Gesellschaftliche Relevanz wehrmedizinethischer Fragen
Bereits eine oberflächliche Orientierung zeigt, dass wehrmedizinethische Fragen auf vielfältige Weise eine gesellschaftliche Resonanz finden, auch wenn sich diese nicht in einem breiten gesellschaftlichen Diskurs niederschlägt. Sie finden beispielsweise Verarbeitung in Literatur und Film. Mit ihrem Einsatzbericht Ein schöner Tag zum Sterben. Als Bundeswehrärztin in Afghanistan knüpfte Heike Groos 2009 an das literarische Genre des ärztlichen Kriegsberichtes an. Als klassischer Bericht des 20. Jahrhunderts ließe sich beispielsweise Peter Bamms Die unsichtbare Flagge aus dem Jahr 1952 aufführen. Im Hinblick auf eine mögliche Verarbeitung wehrmedizinethischer Fragen im Medium des Films lässt sich beispielsweise der aus dem Jahr 1958 stammende Film Géza von Radványis Der Arzt von Stalingrad anführen, der seinerseits auf dem gleichnamigen Roman Heinz Konsaliks aus dem Jahr 1956 zurückgriff. In neuerer Zeit kann auf die US-amerikanische Fernsehserie Grey’s Anatomy verwiesen werden. In einer Folge des Jahres 2010 werden hier berufsethische Fragen eines Militärarztes vor dem Hintergrund einer posttraumatischen Belastungsstörung erörtert. Eine eingehende Untersuchung wehrmedizinethischer Fragen und ihrer medialen Thematisierung gehörte sicherlich zum Aufgabenbereich der Wehrmedizinethik.

Zusammenfassung
Die veränderten Reallagen im Auslandseinsatz fordern eine vertiefende Reflexion des beruflichen Selbstverständnisses im Sanitätsdienst. Während international die hiermit verbundenen Fragen in großen Lehrbüchern zur Military Medical Ethics ihren Niederschlag finden, beschränkt sich die Diskussion hierzulande auf kleinere Publikationen, die sich verschiedener Spezialfragen annehmen. Eine Bündelung der hier geleisteten wichtigen Pionierarbeit könnte im Rahmen eines Faches Wehrmedizinethik erfolgen.
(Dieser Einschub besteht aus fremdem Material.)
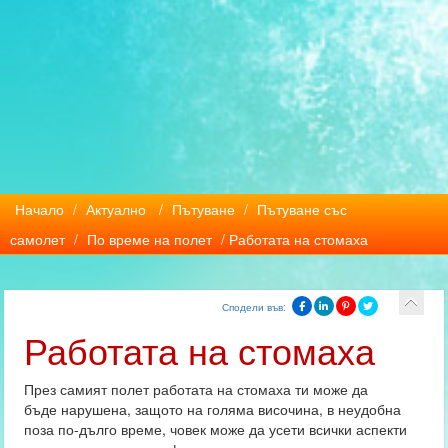
Начало
/
Актуално
/
Пътуване
/
Пътуване със
самолет
/
По време на полет
/ Работата на стомаха
Сподели във:
Работата на стомаха
През самият полет работата на стомаха ти може да
бъде нарушена, защото на голяма височина, в неудобна
поза по-дълго време, човек може да усети всички аспекти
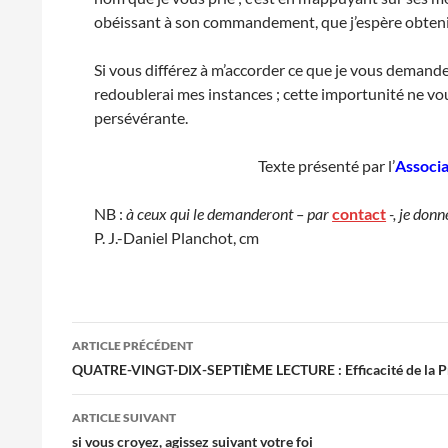
obéissant à son commandement, que j’espère obtenir 
Si vous différez à m’accorder ce que je vous demande,
redoublerai mes instances ; cette importunité ne vou
persévérante.
Texte présenté par l’
Associa
NB :
à ceux qui le demanderont – par
contact
-, je don
P. J.-Daniel Planchot, cm
Navigation
ARTICLE PRÉCÉDENT
des
QUATRE-VINGT-DIX-SEPTIÈME LECTURE : Efficacité de la P
articles
ARTICLE SUIVANT
si vous croyez, agissez suivant votre foi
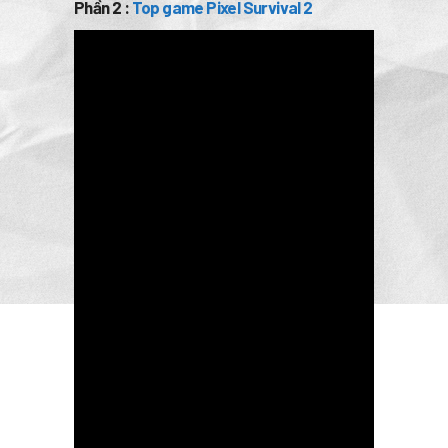
Phần 2 :
Top game Pixel Survival 2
Neben allgemeinen wehrmedizinethischen Fragen, die Humanmediziner, Zahnmediziner und Veterinärmediziner in der Bundeswehr betreffen, wären hier vor allem auch spezifische Fragen der Einsatzmedizinethik zu behandeln. Der Frage nach dem Arzt im bewaffneten Einsatz kommt in diesem Zusammenhang die Funktion eines wehrmedizinethischen Paradigmas zu. Die systematische Erforschung genuin wehrmedizinethischer Fragen ist die Voraussetzung einer ethischen Kompetenzvermittlung im Rahmen der Ausbildung von ärztlich und nichtärztlich tätigen Soldaten und zivilen Mitarbeitern im Sanitätsdienst der Bundeswehr. Sie scheint ferner dringend geboten im Hinblick auf den international zu führenden Diskurs um ethische Standards.